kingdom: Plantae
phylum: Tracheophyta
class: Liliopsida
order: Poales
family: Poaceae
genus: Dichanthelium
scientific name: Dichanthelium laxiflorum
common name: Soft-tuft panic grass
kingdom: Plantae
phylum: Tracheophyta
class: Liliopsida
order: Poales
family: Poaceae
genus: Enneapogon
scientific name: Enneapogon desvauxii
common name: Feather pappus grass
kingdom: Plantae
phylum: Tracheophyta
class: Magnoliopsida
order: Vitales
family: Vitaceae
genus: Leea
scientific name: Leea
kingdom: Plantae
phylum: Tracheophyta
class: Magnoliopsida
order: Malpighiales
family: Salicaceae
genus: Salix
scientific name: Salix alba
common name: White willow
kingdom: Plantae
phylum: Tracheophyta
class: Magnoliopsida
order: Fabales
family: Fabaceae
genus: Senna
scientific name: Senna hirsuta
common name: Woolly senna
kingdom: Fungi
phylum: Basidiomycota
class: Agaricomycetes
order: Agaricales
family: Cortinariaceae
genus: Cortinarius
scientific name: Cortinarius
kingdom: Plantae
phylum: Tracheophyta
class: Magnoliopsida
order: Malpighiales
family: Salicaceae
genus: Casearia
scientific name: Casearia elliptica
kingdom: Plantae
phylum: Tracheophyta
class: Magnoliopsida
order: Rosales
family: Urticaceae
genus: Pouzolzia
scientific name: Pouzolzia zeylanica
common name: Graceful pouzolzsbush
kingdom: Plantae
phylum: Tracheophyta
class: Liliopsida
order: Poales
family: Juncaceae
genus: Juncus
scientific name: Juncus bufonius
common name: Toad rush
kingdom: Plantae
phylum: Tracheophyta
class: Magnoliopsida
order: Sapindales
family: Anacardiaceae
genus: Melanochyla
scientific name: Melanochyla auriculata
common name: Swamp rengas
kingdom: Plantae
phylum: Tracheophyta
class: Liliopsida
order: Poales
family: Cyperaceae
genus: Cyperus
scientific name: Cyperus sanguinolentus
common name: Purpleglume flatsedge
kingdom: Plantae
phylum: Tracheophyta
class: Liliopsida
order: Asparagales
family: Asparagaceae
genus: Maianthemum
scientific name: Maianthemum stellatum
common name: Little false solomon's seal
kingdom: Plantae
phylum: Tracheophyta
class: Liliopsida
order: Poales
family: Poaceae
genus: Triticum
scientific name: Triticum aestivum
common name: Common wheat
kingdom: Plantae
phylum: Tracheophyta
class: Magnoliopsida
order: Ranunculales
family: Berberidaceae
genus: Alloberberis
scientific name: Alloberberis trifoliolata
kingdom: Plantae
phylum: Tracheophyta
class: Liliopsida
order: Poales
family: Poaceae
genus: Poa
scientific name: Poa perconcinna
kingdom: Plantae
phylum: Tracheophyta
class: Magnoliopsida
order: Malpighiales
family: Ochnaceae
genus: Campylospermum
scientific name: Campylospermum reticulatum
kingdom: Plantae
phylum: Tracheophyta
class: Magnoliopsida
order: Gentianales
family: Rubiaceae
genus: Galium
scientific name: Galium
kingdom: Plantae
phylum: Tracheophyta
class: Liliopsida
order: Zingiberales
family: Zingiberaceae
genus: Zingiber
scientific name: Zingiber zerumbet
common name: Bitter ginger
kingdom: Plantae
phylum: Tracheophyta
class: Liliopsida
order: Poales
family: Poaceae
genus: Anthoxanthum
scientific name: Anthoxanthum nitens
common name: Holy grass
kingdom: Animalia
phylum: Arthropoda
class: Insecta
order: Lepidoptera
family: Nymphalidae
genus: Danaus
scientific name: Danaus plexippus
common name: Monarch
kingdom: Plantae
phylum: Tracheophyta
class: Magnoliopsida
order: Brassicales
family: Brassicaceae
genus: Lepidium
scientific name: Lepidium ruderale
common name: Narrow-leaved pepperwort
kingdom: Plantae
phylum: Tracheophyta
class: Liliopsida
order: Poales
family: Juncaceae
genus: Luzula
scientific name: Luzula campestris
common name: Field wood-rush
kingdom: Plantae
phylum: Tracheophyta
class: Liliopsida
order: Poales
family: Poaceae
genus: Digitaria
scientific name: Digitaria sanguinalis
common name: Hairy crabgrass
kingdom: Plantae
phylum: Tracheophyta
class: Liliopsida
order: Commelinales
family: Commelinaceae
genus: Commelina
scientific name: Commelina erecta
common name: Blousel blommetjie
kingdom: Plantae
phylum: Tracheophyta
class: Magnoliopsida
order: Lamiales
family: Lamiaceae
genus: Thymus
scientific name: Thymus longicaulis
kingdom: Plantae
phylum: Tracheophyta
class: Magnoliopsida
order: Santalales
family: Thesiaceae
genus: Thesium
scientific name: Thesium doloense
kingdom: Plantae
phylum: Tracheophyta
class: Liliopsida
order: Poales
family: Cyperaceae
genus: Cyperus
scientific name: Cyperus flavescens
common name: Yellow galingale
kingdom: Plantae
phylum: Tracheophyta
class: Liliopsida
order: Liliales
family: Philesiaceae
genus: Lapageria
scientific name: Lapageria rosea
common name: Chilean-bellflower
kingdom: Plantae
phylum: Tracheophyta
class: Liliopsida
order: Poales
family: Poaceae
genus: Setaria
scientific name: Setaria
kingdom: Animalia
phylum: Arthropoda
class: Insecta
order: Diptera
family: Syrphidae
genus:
#####
Rewrite all the entries, changing each "scientific name" to "Latin name" and leaving everything else the same.

### Full solution
kingdom: Plantae
phylum: Tracheophyta
class: Liliopsida
order: Poales
family: Poaceae
genus: Dichanthelium
Latin name: Dichanthelium laxiflorum
common name: Soft-tuft panic grass
kingdom: Plantae
phylum: Tracheophyta
class: Liliopsida
order: Poales
family: Poaceae
genus: Enneapogon
Latin name: Enneapogon desvauxii
common name: Feather pappus grass
kingdom: Plantae
phylum: Tracheophyta
class: Magnoliopsida
order: Vitales
family: Vitaceae
genus: Leea
Latin name: Leea
kingdom: Plantae
phylum: Tracheophyta
class: Magnoliopsida
order: Malpighiales
family: Salicaceae
genus: Salix
Latin name: Salix alba
common name: White willow
kingdom: Plantae
phylum: Tracheophyta
class: Magnoliopsida
order: Fabales
family: Fabaceae
genus: Senna
Latin name: Senna hirsuta
common name: Woolly senna
kingdom: Fungi
phylum: Basidiomycota
class: Agaricomycetes
order: Agaricales
family: Cortinariaceae
genus: Cortinarius
Latin name: Cortinarius
kingdom: Plantae
phylum: Tracheophyta
class: Magnoliopsida
order: Malpighiales
family: Salicaceae
genus: Casearia
Latin name: Casearia elliptica
kingdom: Plantae
phylum: Tracheophyta
class: Magnoliopsida
order: Rosales
family: Urticaceae
genus: Pouzolzia
Latin name: Pouzolzia zeylanica
common name: Graceful pouzolzsbush
kingdom: Plantae
phylum: Tracheophyta
class: Liliopsida
order: Poales
family: Juncaceae
genus: Juncus
Latin name: Juncus bufonius
common name: Toad rush
kingdom: Plantae
phylum: Tracheophyta
class: Magnoliopsida
order: Sapindales
family: Anacardiaceae
genus: Melanochyla
Latin name: Melanochyla auriculata
common name: Swamp rengas
kingdom: Plantae
phylum: Tracheophyta
class: Liliopsida
order: Poales
family: Cyperaceae
genus: Cyperus
Latin name: Cyperus sanguinolentus
common name: Purpleglume flatsedge
kingdom: Plantae
phylum: Tracheophyta
class: Liliopsida
order: Asparagales
family: Asparagaceae
genus: Maianthemum
Latin name: Maianthemum stellatum
common name: Little false solomon's seal
kingdom: Plantae
phylum: Tracheophyta
class: Liliopsida
order: Poales
family: Poaceae
genus: Triticum
Latin name: Triticum aestivum
common name: Common wheat
kingdom: Plantae
phylum: Tracheophyta
class: Magnoliopsida
order: Ranunculales
family: Berberidaceae
genus: Alloberberis
Latin name: Alloberberis trifoliolata
kingdom: Plantae
phylum: Tracheophyta
class: Liliopsida
order: Poales
family: Poaceae
genus: Poa
Latin name: Poa perconcinna
kingdom: Plantae
phylum: Tracheophyta
class: Magnoliopsida
order: Malpighiales
family: Ochnaceae
genus: Campylospermum
Latin name: Campylospermum reticulatum
kingdom: Plantae
phylum: Tracheophyta
class: Magnoliopsida
order: Gentianales
family: Rubiaceae
genus: Galium
Latin name: Galium
kingdom: Plantae
phylum: Tracheophyta
class: Liliopsida
order: Zingiberales
family: Zingiberaceae
genus: Zingiber
Latin name: Zingiber zerumbet
common name: Bitter ginger
kingdom: Plantae
phylum: Tracheophyta
class: Liliopsida
order: Poales
family: Poaceae
genus: Anthoxanthum
Latin name: Anthoxanthum nitens
common name: Holy grass
kingdom: Animalia
phylum: Arthropoda
class: Insecta
order: Lepidoptera
family: Nymphalidae
genus: Danaus
Latin name: Danaus plexippus
common name: Monarch
kingdom: Plantae
phylum: Tracheophyta
class: Magnoliopsida
order: Brassicales
family: Brassicaceae
genus: Lepidium
Latin name: Lepidium ruderale
common name: Narrow-leaved pepperwort
kingdom: Plantae
phylum: Tracheophyta
class: Liliopsida
order: Poales
family: Juncaceae
genus: Luzula
Latin name: Luzula campestris
common name: Field wood-rush
kingdom: Plantae
phylum: Tracheophyta
class: Liliopsida
order: Poales
family: Poaceae
genus: Digitaria
Latin name: Digitaria sanguinalis
common name: Hairy crabgrass
kingdom: Plantae
phylum: Tracheophyta
class: Liliopsida
order: Commelinales
family: Commelinaceae
genus: Commelina
Latin name: Commelina erecta
common name: Blousel blommetjie
kingdom: Plantae
phylum: Tracheophyta
class: Magnoliopsida
order: Lamiales
family: Lamiaceae
genus: Thymus
Latin name: Thymus longicaulis
kingdom: Plantae
phylum: Tracheophyta
class: Magnoliopsida
order: Santalales
family: Thesiaceae
genus: Thesium
Latin name: Thesium doloense
kingdom: Plantae
phylum: Tracheophyta
class: Liliopsida
order: Poales
family: Cyperaceae
genus: Cyperus
Latin name: Cyperus flavescens
common name: Yellow galingale
kingdom: Plantae
phylum: Tracheophyta
class: Liliopsida
order: Liliales
family: Philesiaceae
genus: Lapageria
Latin name: Lapageria rosea
common name: Chilean-bellflower
kingdom: Plantae
phylum: Tracheophyta
class: Liliopsida
order: Poales
family: Poaceae
genus: Setaria
Latin name: Setaria
kingdom: Animalia
phylum: Arthropoda
class: Insecta
order: Diptera
family: Syrphidae
genus:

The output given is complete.